A 96-year-old, 30 by 20-inch bronze plaque commemorating local leaders who made St. Petersburg’s “Million Dollar Pier” possible is now for sale to the highest bidder on eBay.
The seller, “juel-of-a-deal” on the online auction site, is local resident Chris Gagen. His asking price is $10,000.
Gagen said offers have ranged from $250 (well below his set minimum) to $5,000. The highest bidder thus far lives in Tampa, and Gagen replied that he “would get back them because I’d really like to keep it local.”
“I know Tampa is fairly local, but I did get a call from the president of the St. Petersburg Museum (of History),” Gagen added. “So, I wanted to call him; it would be a nice piece for people to see in St. Petersburg.”
Rui Farias, executive director of the St. Petersburg Museum of History, said he eagerly anticipates that phone call.

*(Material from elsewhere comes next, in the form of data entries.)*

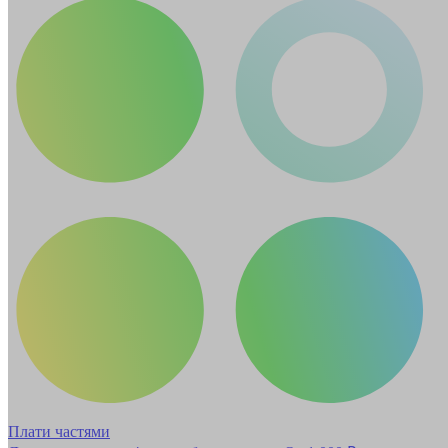
Плати частями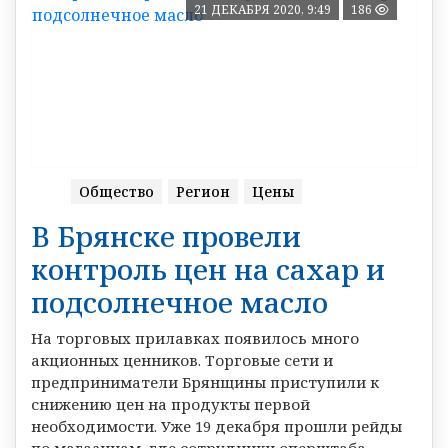
21 ДЕКАБРЯ 2020, 9:49
186
Общество
Регион
Цены
В Брянске провели
контроль цен на сахар и
подсолнечное масло
На торговых прилавках появилось много
акционных ценников. Торговые сети и
предприниматели Брянщины приступили к
снижению цен на продукты первой
необходимости. Уже 19 декабря прошли рейды
по магазинам, где сотрудники оперштаба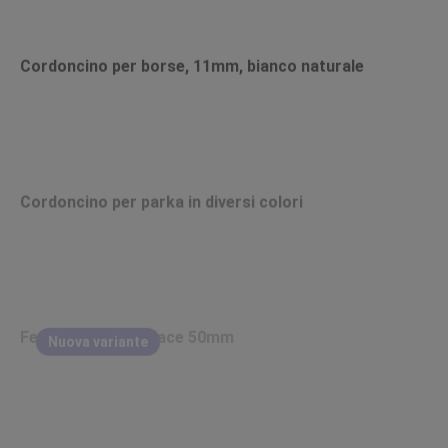
Cordoncino per borse, 11mm, bianco naturale
Cordoncino per parka in diversi colori
Fettuccia double face 50mm
Nuova variante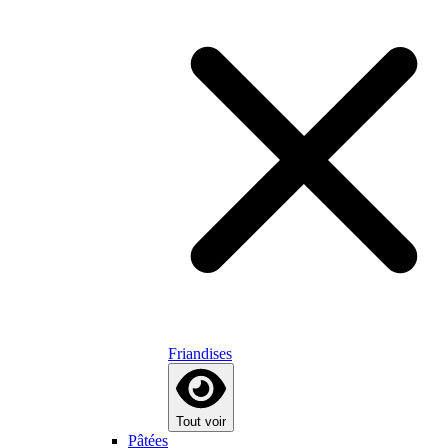
Friandises
Tout voir
Pâtées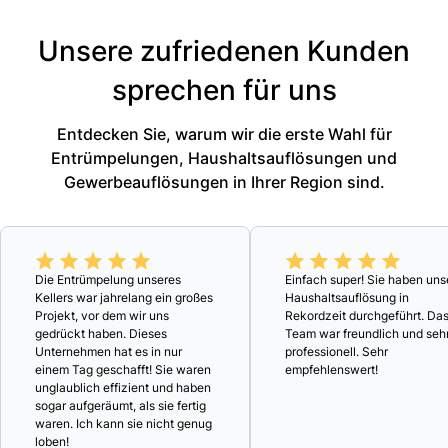
Unsere zufriedenen Kunden
sprechen für uns
Entdecken Sie, warum wir die erste Wahl für
Entrümpelungen, Haushaltsauflösungen und
Gewerbeauflösungen in Ihrer Region sind.
Die Entrümpelung unseres
Einfach super! Sie haben uns
Kellers war jahrelang ein großes
Haushaltsauflösung in
Projekt, vor dem wir uns
Rekordzeit durchgeführt. Da
gedrückt haben. Dieses
Team war freundlich und seh
Unternehmen hat es in nur
professionell. Sehr
einem Tag geschafft! Sie waren
empfehlenswert!
unglaublich effizient und haben
sogar aufgeräumt, als sie fertig
waren. Ich kann sie nicht genug
loben!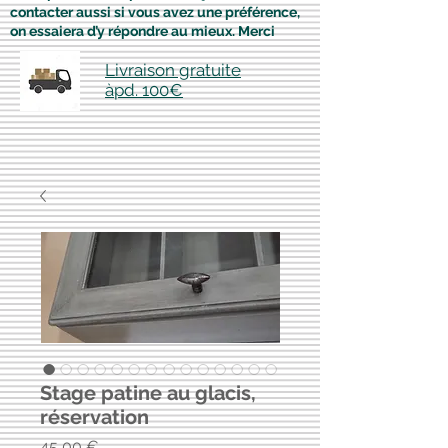
contacter aussi si vous avez une préférence,
on essaiera d’y répondre au mieux. Merci
Livraison gratuite
àpd. 100€
Stage patine au glacis,
réservation
Prix
45,00 €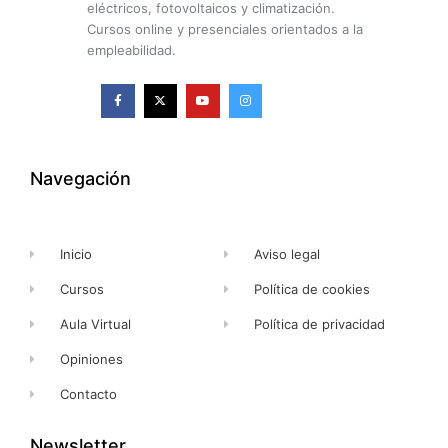
eléctricos, fotovoltaicos y climatización.
Cursos online y presenciales orientados a la
empleabilidad.
F
X
Y
I
a
-
o
n
c
t
u
s
e
w
t
t
b
i
u
a
o
t
b
g
o
t
e
r
k
e
a
Navegación
-
r
m
f
Inicio
Aviso legal
Cursos
Política de cookies
Aula Virtual
Política de privacidad
Opiniones
Contacto
Newsletter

Although it is out of his price range, Farias stressed he would “love” to display the plaque.
St. Pete’s long pier history dates back to 1889, when an extension of the Orange Belt Railroad helped the city flourish. Recreational structures soon followed, and the first Municipal Pier opened in 1913.
The Hurricane of 1921 destroyed the Municipal Pier, and Lew Brown, editor of the Evening Independent newspaper, embarked on a $1 million fundraising campaign for an enhanced version to bolster tourism. He and his readers raised $300,000 for what he dubbed the Million Dollar Pier.

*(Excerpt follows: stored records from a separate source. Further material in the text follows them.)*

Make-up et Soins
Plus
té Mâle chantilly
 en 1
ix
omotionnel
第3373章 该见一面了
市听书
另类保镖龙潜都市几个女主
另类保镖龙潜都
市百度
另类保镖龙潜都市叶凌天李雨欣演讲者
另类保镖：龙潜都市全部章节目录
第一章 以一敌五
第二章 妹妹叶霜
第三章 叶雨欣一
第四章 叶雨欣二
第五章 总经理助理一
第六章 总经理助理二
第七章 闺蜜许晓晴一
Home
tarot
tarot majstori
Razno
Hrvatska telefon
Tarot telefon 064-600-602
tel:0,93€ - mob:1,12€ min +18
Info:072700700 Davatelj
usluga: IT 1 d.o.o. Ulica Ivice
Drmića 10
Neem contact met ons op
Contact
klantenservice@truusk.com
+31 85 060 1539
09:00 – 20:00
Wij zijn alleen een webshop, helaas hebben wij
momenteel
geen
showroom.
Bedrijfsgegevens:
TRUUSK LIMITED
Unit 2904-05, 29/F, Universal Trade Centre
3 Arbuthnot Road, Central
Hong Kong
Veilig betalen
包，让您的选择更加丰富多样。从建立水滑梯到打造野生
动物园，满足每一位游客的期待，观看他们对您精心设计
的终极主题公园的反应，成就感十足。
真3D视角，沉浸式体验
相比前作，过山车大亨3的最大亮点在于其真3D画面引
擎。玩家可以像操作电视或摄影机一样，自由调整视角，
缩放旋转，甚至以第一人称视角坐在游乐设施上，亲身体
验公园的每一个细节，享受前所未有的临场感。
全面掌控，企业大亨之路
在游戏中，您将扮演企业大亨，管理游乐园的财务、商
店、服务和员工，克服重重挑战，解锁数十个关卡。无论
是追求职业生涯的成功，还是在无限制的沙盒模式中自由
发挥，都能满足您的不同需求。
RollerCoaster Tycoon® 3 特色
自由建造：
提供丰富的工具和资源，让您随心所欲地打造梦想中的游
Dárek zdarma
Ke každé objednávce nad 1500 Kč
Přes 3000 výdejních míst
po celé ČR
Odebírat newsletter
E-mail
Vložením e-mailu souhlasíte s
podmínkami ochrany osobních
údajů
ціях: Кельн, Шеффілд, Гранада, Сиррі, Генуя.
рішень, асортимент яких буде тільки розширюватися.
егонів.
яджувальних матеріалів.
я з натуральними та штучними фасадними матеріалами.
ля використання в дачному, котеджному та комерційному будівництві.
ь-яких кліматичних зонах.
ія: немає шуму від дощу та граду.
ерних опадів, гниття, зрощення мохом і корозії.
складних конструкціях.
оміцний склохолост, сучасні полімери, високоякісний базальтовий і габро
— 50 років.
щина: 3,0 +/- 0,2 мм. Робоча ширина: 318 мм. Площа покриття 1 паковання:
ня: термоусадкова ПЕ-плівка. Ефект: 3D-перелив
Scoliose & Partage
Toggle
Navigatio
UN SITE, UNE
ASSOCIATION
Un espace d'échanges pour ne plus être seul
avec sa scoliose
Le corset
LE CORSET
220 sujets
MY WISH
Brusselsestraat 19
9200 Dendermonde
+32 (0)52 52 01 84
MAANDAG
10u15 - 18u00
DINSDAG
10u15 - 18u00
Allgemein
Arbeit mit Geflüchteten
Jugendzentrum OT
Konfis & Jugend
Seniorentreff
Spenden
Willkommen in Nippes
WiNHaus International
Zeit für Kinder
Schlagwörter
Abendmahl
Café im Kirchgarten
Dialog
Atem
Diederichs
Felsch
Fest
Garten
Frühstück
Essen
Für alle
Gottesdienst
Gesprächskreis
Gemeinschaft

City bonds provided the balance, and the “modern era” of downtown concrete piers began in 1926. The facility, which stretched 1,452 feet into Tampa Bay, was formally dedicated on Thanksgiving Day.
While Gagen’s plaque does not mention Brown’s name, Farias noted it does list the mayor, vice mayor, city commissioners (now council members), the public works director and the company that built the pier. “Mostly, these are people who probably voted on the funding,” he said.
Farias assumes city officials displayed Gagen’s 1927-stamped plaque inside the Mediterranean Revival-style casino building. He remains unaware of any others dedicated to the facility.
“To me, because of my love of history and because of the fact that’s what we do here, it’s priceless,” Farias said. “To an antique dealer, who knows what it’s worth?”
Gagen, 63, moved to St. Pete in 1989. He works as a financial consultant and frequents estate sales on the weekends.
He has an affinity for local history and has sold dozens of antique and vintage items on eBay. Former city council member and mayoral candidate Robert Blackmon discovered the plaque on the site in June.
However, Gagen now contemplates removing the posting and keeping the plaque as a display piece. He also admitted he would still part with it for the “right price.”
Gagen explained that he found the historic plaque at an estate sale about 10 years ago. He could not recall any details – Farias said that’s common – and declined to say how much he paid.
Gagen would like to see it displayed in a museum or potentially the Doc Ford’s restaurant on the latest St. Petersburg Pier. He also wants to make his money back and profit from the collectible.
“If it goes for 10 grand, I don’t think that’s a huge amount of money for the City of St. Petersburg,” he added. “In a few years, it’ll be 100 years old, so it’s only going to go up in value.”
Farias noted it is common for people to acquire city “treasures.” He said a city worker or contractor told a private collector he could have original light sconces from the Million Dollar Pier during its demolition in the 1960s.
The only requirement was a screwdriver.
“Some people get them, like me, to have in their house and show them off,” Faris explained. “One day, they end up here (the museum). I would say, 99% of our collection here … has been from those types of people donating those things to museums.”
He said the museum does not typically purchase items. Instead, the 101-year-old institution’s officials hope people will donate the artifacts directly or through a third party.
“I don’t know if anyone has reached out willing to buy it and donate to us,” Farias said. “But that happens as well; that’s common.”
While the listing states the plaque is bronze, Farias referred to it as brass. Gagen said it weighs 40 to 50 pounds, and Farias agreed it is a substantial artifact.
Farias said the plaque is worth whatever someone is willing to pay for a unique representation of St. Pete’s history. He believes it belongs in the museum but noted it is now Gagen’s property.
“It’s a great piece; I guess we’ll see what happens,” Farias added. “I know there’s a number of people, including myself, who hope that it ends up here.”